# PROVIDED MATERIAL
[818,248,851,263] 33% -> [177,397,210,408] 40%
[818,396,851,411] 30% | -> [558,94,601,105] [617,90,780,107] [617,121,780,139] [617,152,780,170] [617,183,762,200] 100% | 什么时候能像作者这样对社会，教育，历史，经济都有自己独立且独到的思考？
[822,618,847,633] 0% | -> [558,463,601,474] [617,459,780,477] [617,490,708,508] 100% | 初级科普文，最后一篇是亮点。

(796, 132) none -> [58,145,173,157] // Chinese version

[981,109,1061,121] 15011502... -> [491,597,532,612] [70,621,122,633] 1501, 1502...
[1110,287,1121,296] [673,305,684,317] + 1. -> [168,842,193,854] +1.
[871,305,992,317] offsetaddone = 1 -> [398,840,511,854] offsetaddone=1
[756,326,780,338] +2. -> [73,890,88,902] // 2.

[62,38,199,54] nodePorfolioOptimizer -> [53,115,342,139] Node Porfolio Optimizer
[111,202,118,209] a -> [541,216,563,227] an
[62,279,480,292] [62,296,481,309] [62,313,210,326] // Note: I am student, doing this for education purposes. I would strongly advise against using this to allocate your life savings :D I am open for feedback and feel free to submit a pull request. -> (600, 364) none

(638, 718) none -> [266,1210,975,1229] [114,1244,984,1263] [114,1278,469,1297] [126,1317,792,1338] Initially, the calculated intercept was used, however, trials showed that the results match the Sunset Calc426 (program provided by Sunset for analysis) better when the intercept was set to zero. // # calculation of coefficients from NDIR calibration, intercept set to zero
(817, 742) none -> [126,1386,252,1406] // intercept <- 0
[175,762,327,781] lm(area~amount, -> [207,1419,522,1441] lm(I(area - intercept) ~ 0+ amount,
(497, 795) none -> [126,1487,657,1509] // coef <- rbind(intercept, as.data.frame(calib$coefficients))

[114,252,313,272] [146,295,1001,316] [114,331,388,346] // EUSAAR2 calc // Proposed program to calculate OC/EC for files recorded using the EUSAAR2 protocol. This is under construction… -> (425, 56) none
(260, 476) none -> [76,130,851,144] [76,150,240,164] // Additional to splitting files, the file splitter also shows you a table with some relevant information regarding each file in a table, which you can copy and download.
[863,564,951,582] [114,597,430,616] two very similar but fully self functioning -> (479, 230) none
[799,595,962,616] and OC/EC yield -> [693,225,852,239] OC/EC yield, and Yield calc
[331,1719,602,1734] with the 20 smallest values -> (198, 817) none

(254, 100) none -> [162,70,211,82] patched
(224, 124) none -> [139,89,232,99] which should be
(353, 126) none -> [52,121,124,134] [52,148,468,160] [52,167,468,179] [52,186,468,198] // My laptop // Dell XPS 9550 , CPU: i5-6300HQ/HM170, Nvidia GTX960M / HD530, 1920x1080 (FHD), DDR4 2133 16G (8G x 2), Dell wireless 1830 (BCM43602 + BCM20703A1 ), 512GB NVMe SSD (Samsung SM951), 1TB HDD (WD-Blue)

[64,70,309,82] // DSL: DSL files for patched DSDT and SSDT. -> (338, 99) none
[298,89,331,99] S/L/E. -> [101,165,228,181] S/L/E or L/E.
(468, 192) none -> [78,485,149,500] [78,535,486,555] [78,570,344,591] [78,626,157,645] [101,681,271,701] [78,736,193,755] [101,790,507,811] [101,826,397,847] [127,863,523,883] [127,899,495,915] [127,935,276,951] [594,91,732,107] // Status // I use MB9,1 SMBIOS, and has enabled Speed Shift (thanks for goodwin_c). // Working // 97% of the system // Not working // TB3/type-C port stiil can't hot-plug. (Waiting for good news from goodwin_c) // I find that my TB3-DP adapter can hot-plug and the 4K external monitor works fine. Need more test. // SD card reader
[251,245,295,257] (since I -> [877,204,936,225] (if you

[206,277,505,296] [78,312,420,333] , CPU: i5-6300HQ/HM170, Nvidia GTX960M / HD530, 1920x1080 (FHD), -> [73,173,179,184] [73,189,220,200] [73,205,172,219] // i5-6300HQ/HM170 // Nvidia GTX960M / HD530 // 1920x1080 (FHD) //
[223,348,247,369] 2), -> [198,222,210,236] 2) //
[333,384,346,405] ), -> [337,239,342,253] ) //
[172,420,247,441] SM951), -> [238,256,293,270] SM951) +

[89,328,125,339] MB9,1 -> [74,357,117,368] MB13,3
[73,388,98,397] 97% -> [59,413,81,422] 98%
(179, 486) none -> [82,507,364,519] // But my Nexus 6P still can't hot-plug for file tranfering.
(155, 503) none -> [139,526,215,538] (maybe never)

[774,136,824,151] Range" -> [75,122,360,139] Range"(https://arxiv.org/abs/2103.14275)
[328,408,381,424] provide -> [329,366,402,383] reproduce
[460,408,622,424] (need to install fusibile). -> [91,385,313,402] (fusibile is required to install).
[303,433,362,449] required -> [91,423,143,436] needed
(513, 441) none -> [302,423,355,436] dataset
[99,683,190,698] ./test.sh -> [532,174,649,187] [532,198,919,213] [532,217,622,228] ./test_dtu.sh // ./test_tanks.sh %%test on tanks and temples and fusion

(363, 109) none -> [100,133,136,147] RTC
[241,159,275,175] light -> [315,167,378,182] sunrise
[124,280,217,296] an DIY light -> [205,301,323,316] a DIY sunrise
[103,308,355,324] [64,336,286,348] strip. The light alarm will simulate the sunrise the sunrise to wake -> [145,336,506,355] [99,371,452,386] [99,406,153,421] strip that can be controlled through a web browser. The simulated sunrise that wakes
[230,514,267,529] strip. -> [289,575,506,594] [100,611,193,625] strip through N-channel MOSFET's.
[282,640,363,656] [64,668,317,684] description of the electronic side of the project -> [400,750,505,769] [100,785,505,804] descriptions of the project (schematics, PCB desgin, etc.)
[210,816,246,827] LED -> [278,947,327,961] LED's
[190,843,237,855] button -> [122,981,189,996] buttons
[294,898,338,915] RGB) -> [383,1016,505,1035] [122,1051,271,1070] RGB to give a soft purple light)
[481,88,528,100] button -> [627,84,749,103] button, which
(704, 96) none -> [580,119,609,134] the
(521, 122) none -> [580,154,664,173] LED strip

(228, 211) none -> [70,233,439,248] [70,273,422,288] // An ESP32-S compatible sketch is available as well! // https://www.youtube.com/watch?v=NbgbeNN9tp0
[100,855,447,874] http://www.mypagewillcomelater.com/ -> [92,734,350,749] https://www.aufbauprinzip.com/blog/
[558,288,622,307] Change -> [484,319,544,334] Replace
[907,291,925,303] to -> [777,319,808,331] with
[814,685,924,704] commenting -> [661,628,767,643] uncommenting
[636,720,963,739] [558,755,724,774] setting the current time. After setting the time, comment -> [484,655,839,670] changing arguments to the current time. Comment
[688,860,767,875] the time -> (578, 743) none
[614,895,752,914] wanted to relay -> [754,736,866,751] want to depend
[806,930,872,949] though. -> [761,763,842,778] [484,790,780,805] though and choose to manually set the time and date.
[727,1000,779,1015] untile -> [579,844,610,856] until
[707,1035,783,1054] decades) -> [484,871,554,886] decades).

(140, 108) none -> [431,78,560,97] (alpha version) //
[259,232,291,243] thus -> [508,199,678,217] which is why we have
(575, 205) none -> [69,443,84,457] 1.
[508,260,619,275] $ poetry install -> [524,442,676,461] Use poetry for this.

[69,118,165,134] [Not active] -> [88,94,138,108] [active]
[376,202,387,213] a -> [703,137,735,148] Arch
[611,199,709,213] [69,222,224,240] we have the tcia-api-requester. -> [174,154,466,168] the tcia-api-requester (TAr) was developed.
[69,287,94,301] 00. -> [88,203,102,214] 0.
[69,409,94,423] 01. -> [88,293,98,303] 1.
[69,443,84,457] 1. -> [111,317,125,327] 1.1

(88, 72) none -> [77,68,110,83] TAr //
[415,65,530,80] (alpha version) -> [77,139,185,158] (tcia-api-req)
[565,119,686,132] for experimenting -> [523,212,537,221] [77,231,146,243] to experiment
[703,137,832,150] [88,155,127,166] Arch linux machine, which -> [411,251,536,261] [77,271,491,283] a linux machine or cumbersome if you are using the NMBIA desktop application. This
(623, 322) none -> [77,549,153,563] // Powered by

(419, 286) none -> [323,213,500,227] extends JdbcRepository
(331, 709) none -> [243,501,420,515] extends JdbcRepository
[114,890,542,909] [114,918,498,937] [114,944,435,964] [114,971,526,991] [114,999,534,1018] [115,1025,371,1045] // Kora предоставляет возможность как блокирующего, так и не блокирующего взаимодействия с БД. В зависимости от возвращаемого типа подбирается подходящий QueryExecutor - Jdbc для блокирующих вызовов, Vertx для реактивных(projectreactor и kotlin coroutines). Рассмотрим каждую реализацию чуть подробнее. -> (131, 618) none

# TASK INSTRUCTIONS
Of the entries above, transcribe exactly those lines that fall between the line containing "(638, 718) none" and the line containing "(497, 795) none", together with those two lines.

# THE COMPLETED TASK
(638, 718) none -> [266,1210,975,1229] [114,1244,984,1263] [114,1278,469,1297] [126,1317,792,1338] Initially, the calculated intercept was used, however, trials showed that the results match the Sunset Calc426 (program provided by Sunset for analysis) better when the intercept was set to zero. // # calculation of coefficients from NDIR calibration, intercept set to zero
(817, 742) none -> [126,1386,252,1406] // intercept <- 0
[175,762,327,781] lm(area~amount, -> [207,1419,522,1441] lm(I(area - intercept) ~ 0+ amount,
(497, 795) none -> [126,1487,657,1509] // coef <- rbind(intercept, as.data.frame(calib$coefficients))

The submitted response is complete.